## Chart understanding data

== Segment start ==

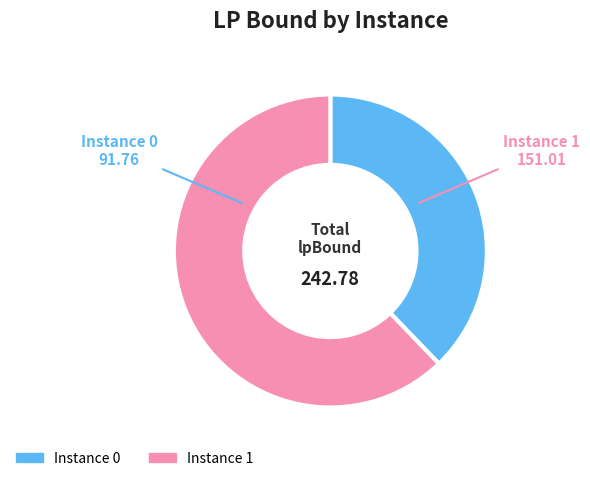

Does any single category account for the majority?

Yes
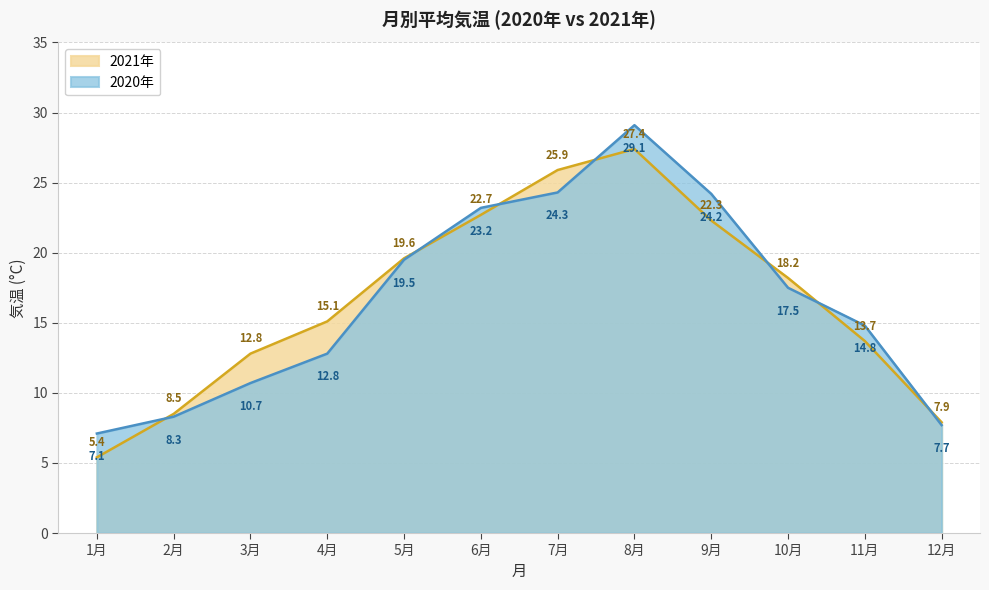

Count the number of data series in this chart.

2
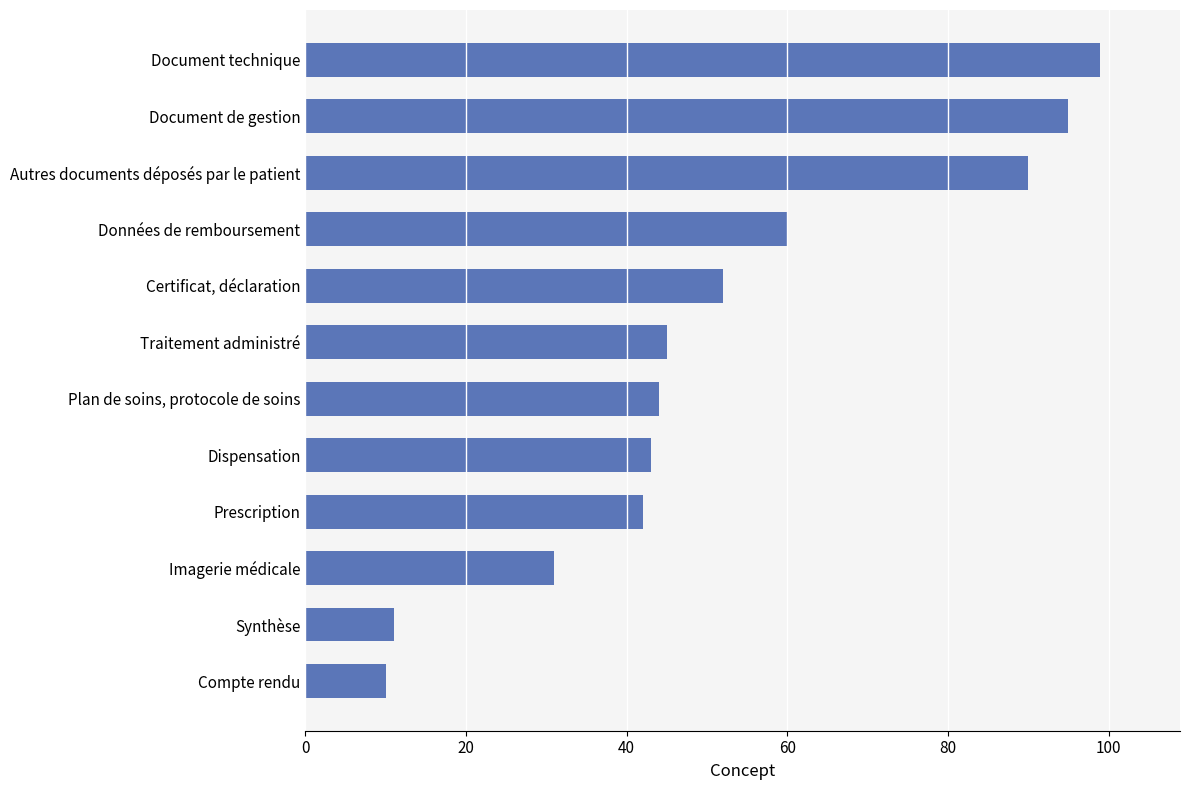

Which label corresponds to the smallest value in the chart?

Compte rendu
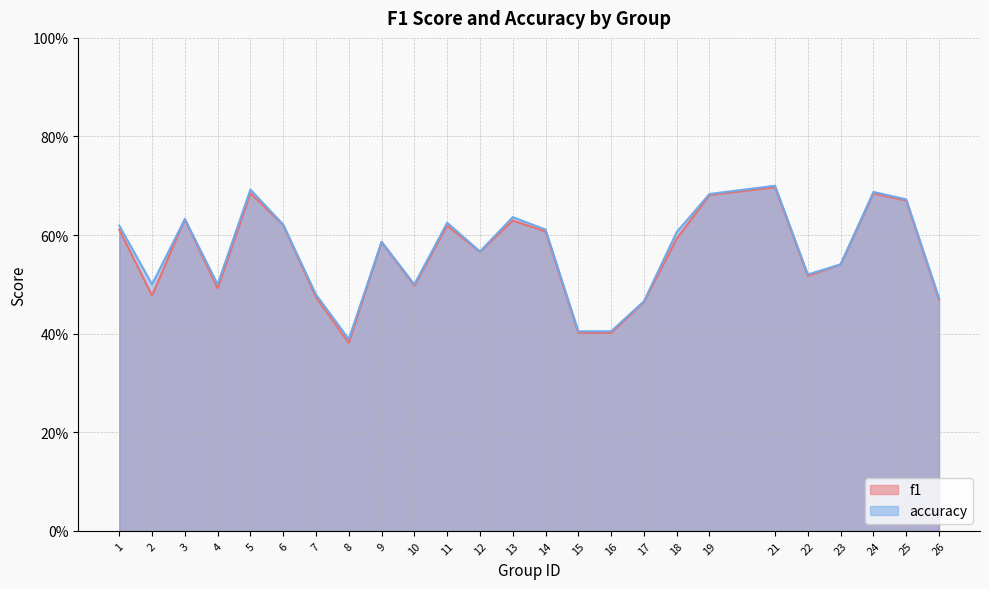

At which label does accuracy reach its minimum?

8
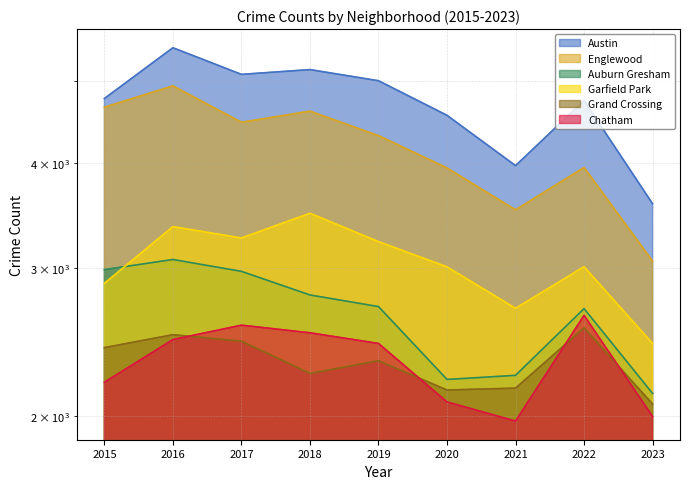

Reading left to right, extract all data points from this chart.

Austin: 4770	5481	5096	5163	5008	4556	3970	4743	3577
Englewood: 4658	4938	4470	4608	4310	3945	3518	3950	3058
Auburn Gresham: 2987	3071	2973	2787	2700	2212	2237	2685	2129
Garfield Park: 2877	3360	3257	3485	3225	3010	2687	3011	2441
Grand Crossing: 2413	2500	2456	2249	2328	2149	2160	2547	2068
Chatham: 2195	2467	2566	2513	2441	2080	1974	2636	1999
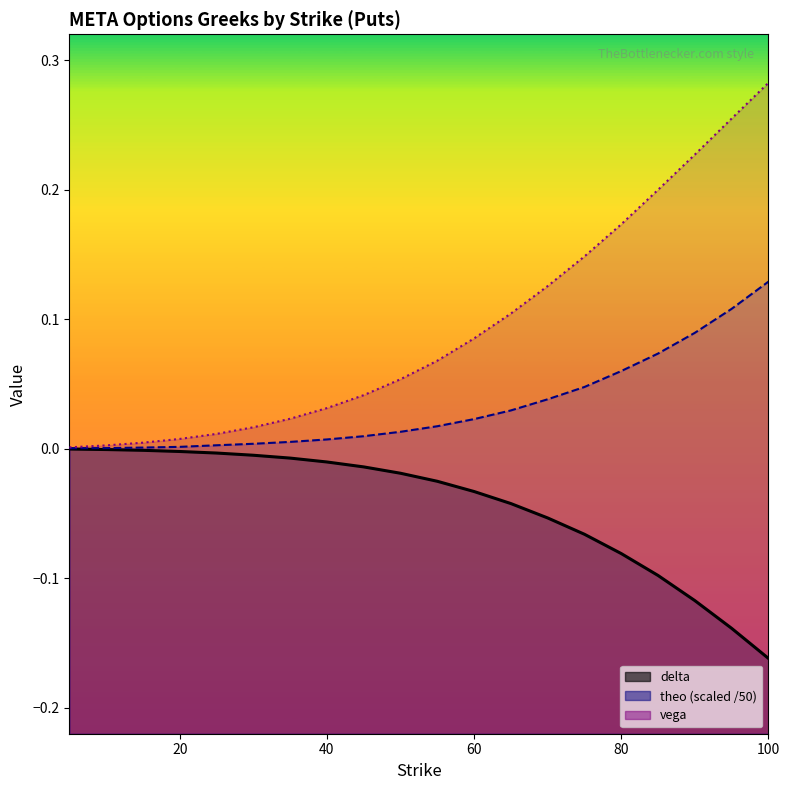

What are all the series names shown in the legend?

delta, theo (scaled), vega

== Segment end ==

Rewrite the entries from the line containing "At which label" through the end, swapping "legend" for "key" and changing nothing else. Omit the pictures.

At which label does accuracy reach its minimum?

8

Reading left to right, extract all data points from this chart.

Austin: 4770	5481	5096	5163	5008	4556	3970	4743	3577
Englewood: 4658	4938	4470	4608	4310	3945	3518	3950	3058
Auburn Gresham: 2987	3071	2973	2787	2700	2212	2237	2685	2129
Garfield Park: 2877	3360	3257	3485	3225	3010	2687	3011	2441
Grand Crossing: 2413	2500	2456	2249	2328	2149	2160	2547	2068
Chatham: 2195	2467	2566	2513	2441	2080	1974	2636	1999

What are all the series names shown in the key?

delta, theo (scaled), vega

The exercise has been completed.